• **Problem to solve**
The material below holds pictures, which are to be left out; copy exactly the lines from the one with "13: 1.61 -> 1.45" through the one with "DELETE: 9 -> 6".

• **Provided material**
========

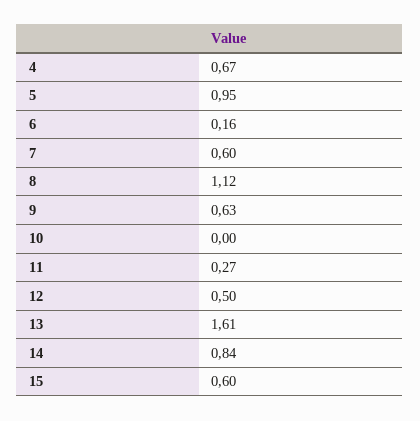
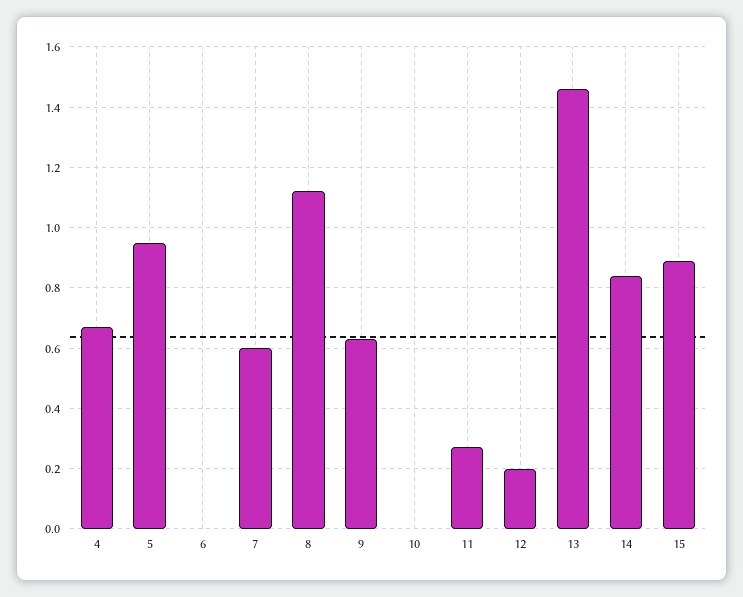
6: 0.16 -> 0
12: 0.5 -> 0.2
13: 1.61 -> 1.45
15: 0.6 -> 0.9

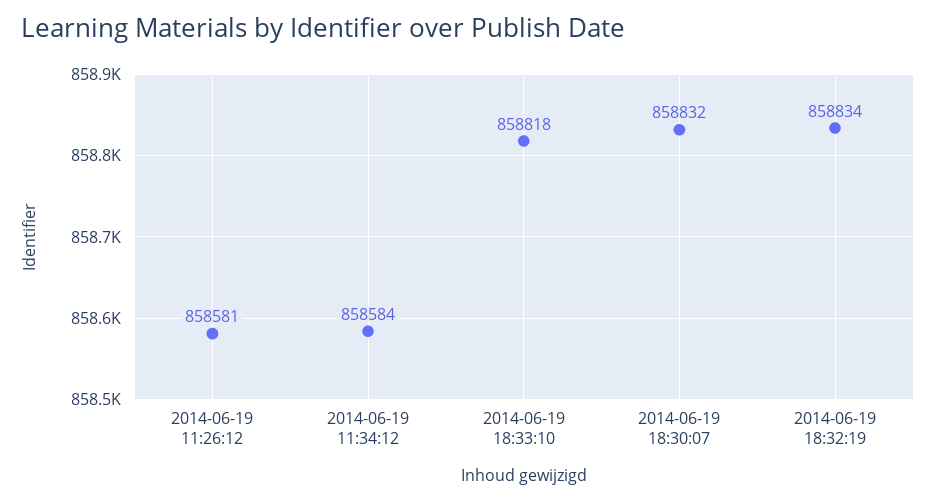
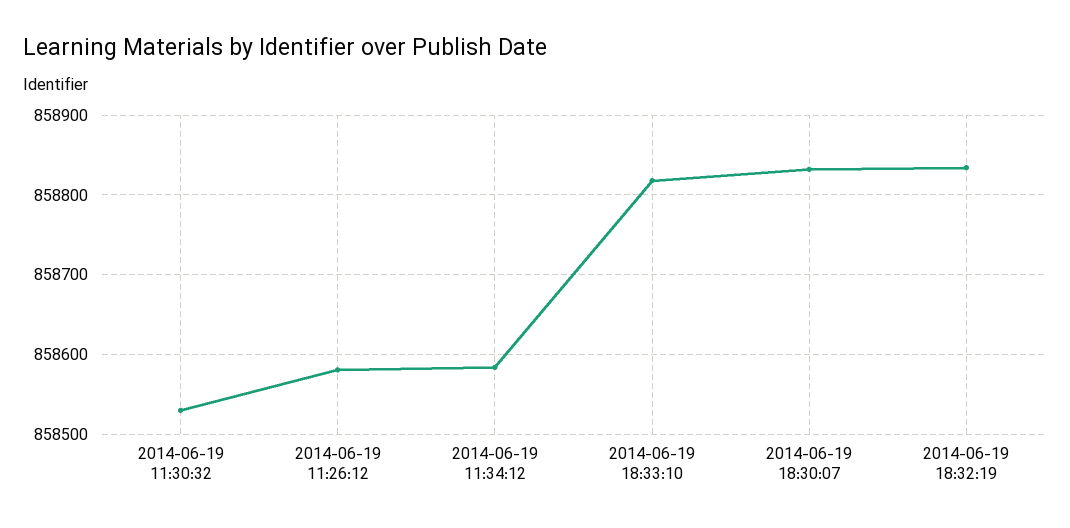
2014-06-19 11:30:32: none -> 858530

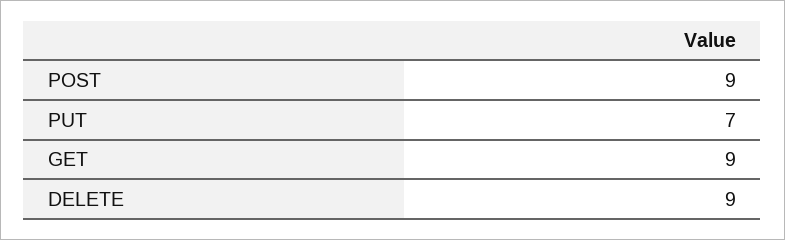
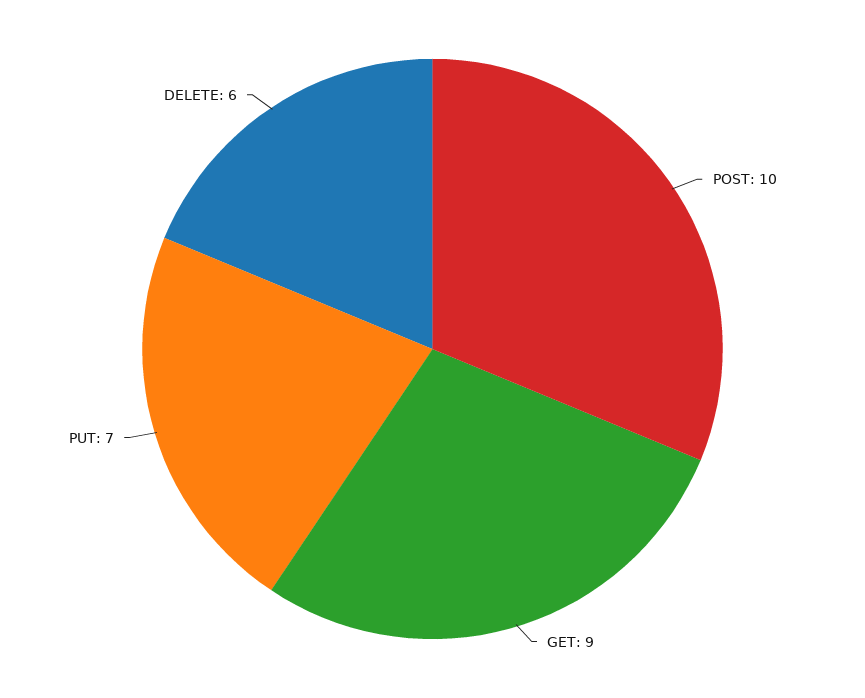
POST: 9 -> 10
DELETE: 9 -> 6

========

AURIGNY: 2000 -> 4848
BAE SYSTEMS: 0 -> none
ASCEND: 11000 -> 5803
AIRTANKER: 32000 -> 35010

========

• **Written answer**
13: 1.61 -> 1.45
15: 0.6 -> 0.9

2014-06-19 11:30:32: none -> 858530

POST: 9 -> 10
DELETE: 9 -> 6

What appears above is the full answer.